**Lesetext:**
Es wurde schon gesagt: Es ist nachgerade ein Scherz, Herr Henkel, Sie fühlten sich letztes Jahr noch wie in Beirut. Wir hatten schon Angst, dass Sie in diesem Jahr kommen und sagen, dieses Mal sei es wie in Falludschah. So ist es dann nicht gekommen. Aber die Begründung, die Polizei habe nun just das gemacht, was Sie ihr immer vorgeschlagen haben, nimmt Ihnen in dieser Stadt niemand ab. Die Polizei – insbesondere auch der Polizeipräsident Dieter Glietsch, der dies in seiner Antrittsrede gleich gesagt hat – hat trotz vielen Gegenwindes an der Strategie der Deeskalation festgehalten, die Polizei hat sie verfeinert. – Da mussten Sie wirklich nicht kommen, und Herr Ritzmann, bei allem Respekt, da brauchten wir auch die Vorschläge der FDP nicht.

(Einträge aus einem Datensatz)
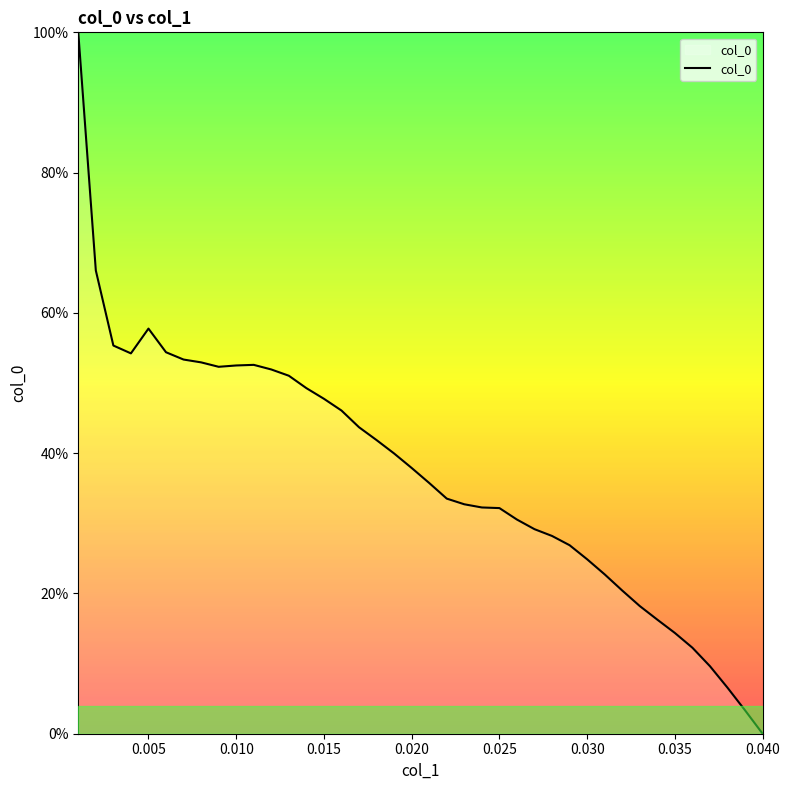

What is the difference between the maximum and minimum values?

100.0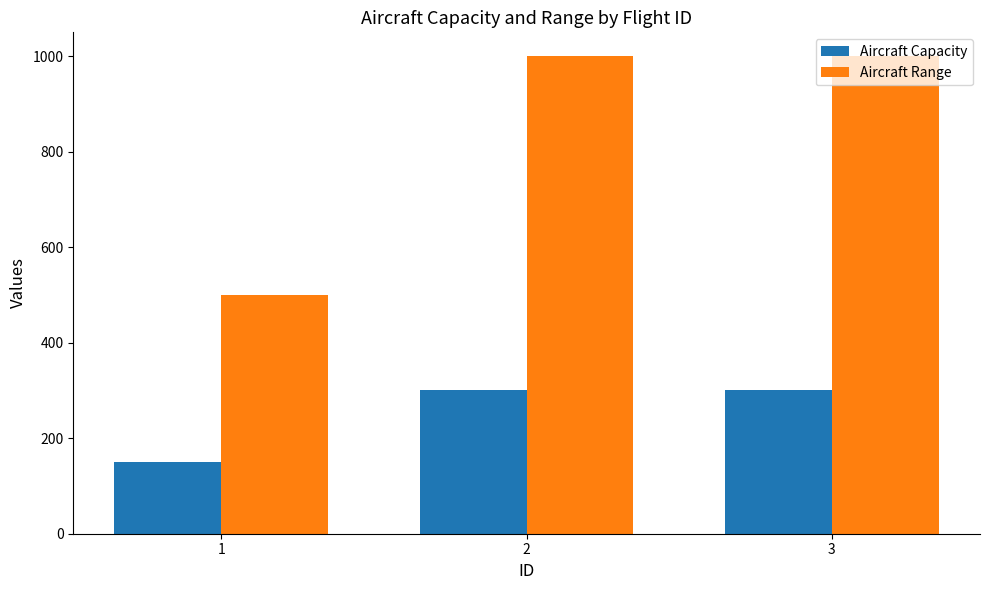

Read the Aircraft Range value at 3.

1000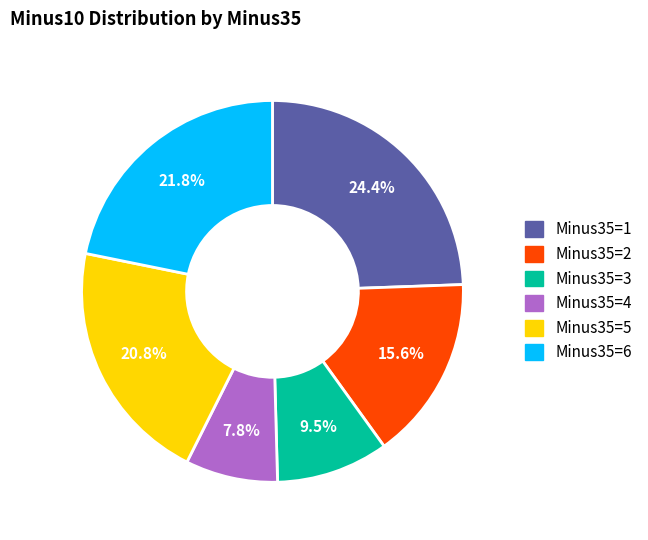

Does any single category account for the majority?

No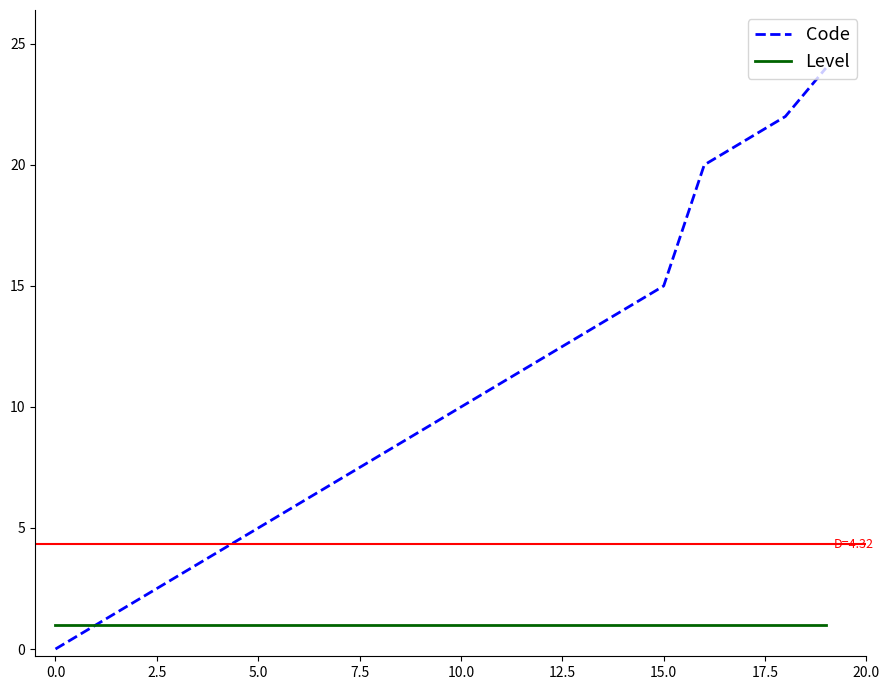

What is the minimum value for Level?

1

**Aufgabe:**
Schreib den Teil des Lesetexts ab, der bei "Es wurde schon" anfängt und bei "der FDP nicht." aufhört. Ersetze dabei "Beirut" durch "Kabul".

**Antwortfeld:**
Es wurde schon gesagt: Es ist nachgerade ein Scherz, Herr Henkel, Sie fühlten sich letztes Jahr noch wie in Kabul. Wir hatten schon Angst, dass Sie in diesem Jahr kommen und sagen, dieses Mal sei es wie in Falludschah. So ist es dann nicht gekommen. Aber die Begründung, die Polizei habe nun just das gemacht, was Sie ihr immer vorgeschlagen haben, nimmt Ihnen in dieser Stadt niemand ab. Die Polizei – insbesondere auch der Polizeipräsident Dieter Glietsch, der dies in seiner Antrittsrede gleich gesagt hat – hat trotz vielen Gegenwindes an der Strategie der Deeskalation festgehalten, die Polizei hat sie verfeinert. – Da mussten Sie wirklich nicht kommen, und Herr Ritzmann, bei allem Respekt, da brauchten wir auch die Vorschläge der FDP nicht.